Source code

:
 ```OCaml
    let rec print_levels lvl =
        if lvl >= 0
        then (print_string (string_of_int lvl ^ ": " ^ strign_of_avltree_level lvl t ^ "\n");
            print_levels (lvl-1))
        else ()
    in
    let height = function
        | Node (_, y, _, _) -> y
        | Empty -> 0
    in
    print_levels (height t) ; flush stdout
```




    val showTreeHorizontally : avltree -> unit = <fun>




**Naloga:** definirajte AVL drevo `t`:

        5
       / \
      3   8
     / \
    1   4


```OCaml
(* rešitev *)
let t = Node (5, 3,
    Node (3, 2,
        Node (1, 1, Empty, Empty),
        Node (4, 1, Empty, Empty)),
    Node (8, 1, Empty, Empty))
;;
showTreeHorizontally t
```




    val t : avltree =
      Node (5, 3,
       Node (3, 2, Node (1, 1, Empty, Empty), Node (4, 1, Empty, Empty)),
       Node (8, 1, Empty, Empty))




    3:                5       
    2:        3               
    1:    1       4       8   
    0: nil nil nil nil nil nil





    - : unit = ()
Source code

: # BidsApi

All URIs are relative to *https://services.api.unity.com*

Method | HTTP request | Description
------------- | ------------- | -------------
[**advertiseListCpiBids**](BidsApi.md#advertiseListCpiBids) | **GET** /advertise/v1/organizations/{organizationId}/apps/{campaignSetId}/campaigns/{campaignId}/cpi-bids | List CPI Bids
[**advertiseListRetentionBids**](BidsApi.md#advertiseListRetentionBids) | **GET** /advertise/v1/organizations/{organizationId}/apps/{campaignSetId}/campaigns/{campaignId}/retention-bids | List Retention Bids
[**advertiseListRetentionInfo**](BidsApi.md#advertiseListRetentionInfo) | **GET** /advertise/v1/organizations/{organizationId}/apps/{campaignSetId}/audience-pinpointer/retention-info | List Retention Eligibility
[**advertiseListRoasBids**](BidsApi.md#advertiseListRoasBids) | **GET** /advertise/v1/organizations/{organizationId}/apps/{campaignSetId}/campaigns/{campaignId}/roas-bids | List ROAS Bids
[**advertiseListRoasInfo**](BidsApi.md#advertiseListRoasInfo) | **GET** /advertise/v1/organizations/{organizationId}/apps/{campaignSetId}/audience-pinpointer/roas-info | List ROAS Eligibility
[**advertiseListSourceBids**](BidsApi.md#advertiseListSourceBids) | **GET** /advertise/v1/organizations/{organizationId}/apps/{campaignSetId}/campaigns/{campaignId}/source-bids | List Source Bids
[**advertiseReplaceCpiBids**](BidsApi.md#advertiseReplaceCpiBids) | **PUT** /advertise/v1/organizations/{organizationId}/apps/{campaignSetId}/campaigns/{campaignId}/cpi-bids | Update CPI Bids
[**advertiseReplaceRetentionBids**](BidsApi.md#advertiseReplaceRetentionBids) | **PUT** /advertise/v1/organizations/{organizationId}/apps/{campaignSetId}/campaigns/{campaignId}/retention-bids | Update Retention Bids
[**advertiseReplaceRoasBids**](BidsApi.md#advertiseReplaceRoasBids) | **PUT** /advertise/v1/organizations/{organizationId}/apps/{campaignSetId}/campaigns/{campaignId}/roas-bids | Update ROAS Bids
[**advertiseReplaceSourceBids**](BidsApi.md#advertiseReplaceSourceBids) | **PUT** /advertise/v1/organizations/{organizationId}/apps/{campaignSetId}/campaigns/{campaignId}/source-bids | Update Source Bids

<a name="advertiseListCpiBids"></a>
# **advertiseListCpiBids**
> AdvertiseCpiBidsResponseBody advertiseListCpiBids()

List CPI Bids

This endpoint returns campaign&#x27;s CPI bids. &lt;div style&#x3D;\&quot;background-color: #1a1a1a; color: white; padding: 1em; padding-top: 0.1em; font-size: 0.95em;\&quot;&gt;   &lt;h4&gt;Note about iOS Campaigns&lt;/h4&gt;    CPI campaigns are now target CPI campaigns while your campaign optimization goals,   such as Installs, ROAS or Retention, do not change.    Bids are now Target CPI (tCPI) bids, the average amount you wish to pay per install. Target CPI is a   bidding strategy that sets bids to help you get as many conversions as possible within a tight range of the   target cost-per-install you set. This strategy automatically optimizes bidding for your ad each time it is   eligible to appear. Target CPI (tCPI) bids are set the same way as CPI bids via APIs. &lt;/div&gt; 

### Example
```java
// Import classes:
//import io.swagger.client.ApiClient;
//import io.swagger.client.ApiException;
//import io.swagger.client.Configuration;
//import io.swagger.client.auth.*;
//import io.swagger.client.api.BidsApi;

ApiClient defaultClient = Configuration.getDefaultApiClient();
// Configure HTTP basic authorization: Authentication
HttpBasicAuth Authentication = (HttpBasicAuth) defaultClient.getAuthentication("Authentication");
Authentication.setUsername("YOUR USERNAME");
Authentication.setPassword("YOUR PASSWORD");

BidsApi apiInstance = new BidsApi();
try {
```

> Assigned task:
Reproduce every line of the listing above in which the string "audience" appears.

> Written response:
[**advertiseListRetentionInfo**](BidsApi.md#advertiseListRetentionInfo) | **GET** /advertise/v1/organizations/{organizationId}/apps/{campaignSetId}/audience-pinpointer/retention-info | List Retention Eligibility
[**advertiseListRoasInfo**](BidsApi.md#advertiseListRoasInfo) | **GET** /advertise/v1/organizations/{organizationId}/apps/{campaignSetId}/audience-pinpointer/roas-info | List ROAS Eligibility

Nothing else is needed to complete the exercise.